Two Canadian researchers have developed a tornado-prediction method they say could provide warnings within 20 minutes and make them much more accurate.
“We have a probability of accuracy of about 90 per cent and we have a 15 per cent probability of a false detection,” says Wayne Hocking, a professor at Western University and co-author of the study with his wife, Anna Hocking a PhD and graduate of Western.
Listen‘People lose faith’ in predictions ‘that don’t work’
“So, that’s a particularly encouraging statistic because one of the problems of predictions which don’t work a lot of the time is that people lose faith in them and really don’t listen to them anymore. So, having a 15 per cent probability of being wrong is a good thing,” he says.
The Hockings’ method can forecast a tornado within a 100-km radius whereas current methods span a radius of several hundred kilometers. The two used special devices called VHF windprofiler radars. There are seven of these at different places in southern regions of the provinces of Ontario and Quebec. They were set up by the Hockings with grant money from government and a non-profit.
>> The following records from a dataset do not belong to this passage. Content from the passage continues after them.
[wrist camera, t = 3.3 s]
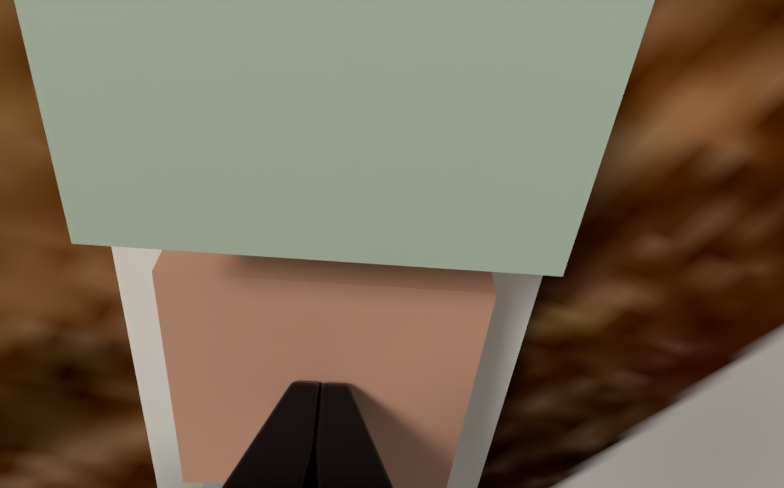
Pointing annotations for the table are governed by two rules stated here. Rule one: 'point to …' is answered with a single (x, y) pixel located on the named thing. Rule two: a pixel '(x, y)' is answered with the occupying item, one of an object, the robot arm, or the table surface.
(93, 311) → the table surface
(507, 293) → the button board
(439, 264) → the sage button
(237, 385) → the salmon block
They are now owned by the Hockings and are expensive to operate.
More research needed
The radars measure wind and turbulence through the upper atmosphere, troposphere and lower stratosphere. The Hockings collected and analyzed 16 years of tornado data and correlated that with real-time and archived data from the radars to test how useful they could be in predicting tornadoes. Their findings were positive but they would like to do much more research to see if they could be used elsewhere.